• Andrew Wenger

Scientists discover distant ‘mirror image’ of Earth and Sun




Image source: Samuel Raphael: Distant Galaxy (oil on canvas)


Astronomers(1) have discovered a new planet, which is nothing remarkable, but there are many similarities between this distant planet – named KOI-456.04 – and our own. Researchers hope it could mean that the conditions there might even be able to support life. The exciting observation was made by the Max Planck Institute for Solar System Research in Göttingen, Germany.


According to the Max Planck Society the star and its planet are a “mirror image” of the Earth and the Sun. They are situated a mind-boggling(2) 3,000 light-years from Earth, which is roughly 17,636,000,000,000,000 miles away.


To date, scientists have identified over 4,000 exoplanets – that is, planets that exist outside of the solar system – the Max Planck Society said.


Scientists are always especially interested to find planets that are similar to Earth, because this allows them to consider the possibility that life might exist there.


Let’s take a look(3) at some of the similarities:

First, KOI-456.04 orbits(4) a star that is similar to our Sun. This star – called Kepler-160 – actually gives off(5) bright light, which is something that most exoplanets’ stars don’t do. This is significant because most stars of exoplanets tend to belong to the ‘red dwarf’ classification of stars, that is: they are small and dim and mostly emit infrared radiation.


Second, Kepler-160 is very close to the Sun’s size, just 10 percent larger, and its surface temperature just 300 degrees cooler; which is a negligible(6) amount in astrophysical terms.


A third similarity between KOI-456.04 and Earth is its “year” - the length of time it takes to orbit its sun. This has been estimated at 378 days – very similar to the Earth’s 365 days.


In addition, KOI-456.04 is less than twice the size of the Earth. This again is significant, because almost all exoplanets of this size that might have life-supporting conditions, usually orbit red dwarfs, which means they would not receive an adequate amount(7) of heat and light.



Photo source: Tyler van der Hoeven

The research was conducted by a team of scientists from the Max Planck Society, the Sonneberg Observatory, the University of Göttingen, the University of California, and NASA.


The nature of Exoplanets can vary considerably. They can be small and rocky, like our own Mercury, but most that are detected are gas giants. Typically they are like our own Neptune – large, gassy, and approximately(8) four times larger than Earth.


How do scientists detect exoplanets in the first place? One way is by looking at whether the star repeatedly dims in brightness, which is a sign that planet might be passing in front of it.

Notes and questions:

1. Astronomers (noun)

These are scientists who study astronomy – the study of the physical universe beyond the Earth's atmosphere.

Question: What is the difference between astronomy and astrology?

2. mind-boggling (adj)

This is an adjective that means extremely surprising, intellectually overwhelming, mind-blowing...

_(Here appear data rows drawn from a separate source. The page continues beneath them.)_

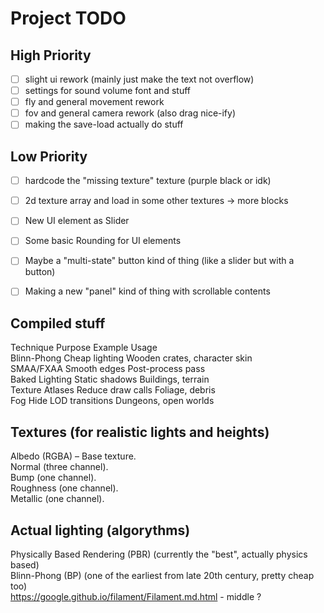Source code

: 
# Project TODO  

## High Priority  
- [ ] slight ui rework (mainly just make the text not overflow) 
- [ ] settings for sound volume font and stuff 
- [ ] fly and general movement rework 
- [ ] fov and general camera rework (also drag nice-ify) 
- [ ] making the save-load actually do stuff 

## Low Priority  
- [ ] hardcode the "missing texture" texture (purple black or idk) 
- [ ] 2d texture array and load in some other textures -> more blocks 
- [ ] New UI element as Slider 
- [ ] Some basic Rounding for UI elements 
- [ ] Maybe a "multi-state" button kind of thing (like a slider but with a button) 
- [ ] Making a new "panel" kind of thing with scrollable contents 


## Compiled stuff

Technique	Purpose	Example 	Usage  
Blinn-Phong	Cheap lighting		Wooden crates, character skin  
SMAA/FXAA	Smooth edges		Post-process pass  
Baked Lighting	Static shadows		Buildings, terrain  
Texture Atlases	Reduce draw calls	Foliage, debris  
Fog		Hide LOD transitions	Dungeons, open worlds  
 
## Textures (for realistic lights and heights)  
Albedo (RGBA) – Base texture.  
Normal (three channel).  
Bump (one channel).  
Roughness (one channel).  
Metallic (one channel).  

## Actual lighting (algorythms)  
Physically Based Rendering (PBR) (currently the "best", actually physics based)  
Blinn-Phong (BP) (one of the earliest from late 20th century, pretty cheap too)  
https://google.github.io/filament/Filament.md.html - middle ?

Discussion question: What is the most mind-boggling fact you have heard in the last week?

3. take a look (verb)

This is an easy phrase to understand in this context, but...

Question: Can you think of a more formal word which would mean the same thing?

4. Orbit (verb)

This is a high-register word meaning to go around. It usually refers to planet and satellites, but...

Question: The M25 is known as London’s orbital motorway. In which direction does this road go, do you think?

a. North b. south c. straight through the middle d. all around the outside

5. give off (verb)

This is a phrasal verb meaning to emit

Question: Many phrasal verbs can become nouns:

The rocket will blast off in ten seconds. Ten seconds to blast-off.

The government is cracking down on benefit fraud. There’s going to be a crack-down.

Is it possible to make a noun with give off?

6. negligible (adj)

This is a common word in scientific reports. It means: so small as to be insignificant.

Question: Which verb is related to this adjective?

7. An adequate amount of...

This is another way of saying enough.

Question: This word is made up of words from one of the parents languages of English: ad = to and aequare = make level. Which language is this?

8. approximately

Synonyms: roughly, about,

Question: Which of the following is the most natural?

a. Approximately, the population of the United Kingdom is 56 million.

b. The population of the United Kingdom is approximately 56 million.

c. The population of the United Kingdom is 56 million, approximately.

Answers:

1. Astrology is sometimes called a “pseudo-science”, which means it is not a science at all. It is the study of the movements and positions of celestial bodies (planets and stars) and their supposed influence on human affairs.

2. ???

3. Examine, observe

4. d

5. No. There is no such word as an off-give, or even an off-giver.

6. To neglect, which means to fail to pay attention to something or somebody. The verb usually has negative connotations

7. Latin

8. c is definitely the best, although you will hear native speakers say all of these.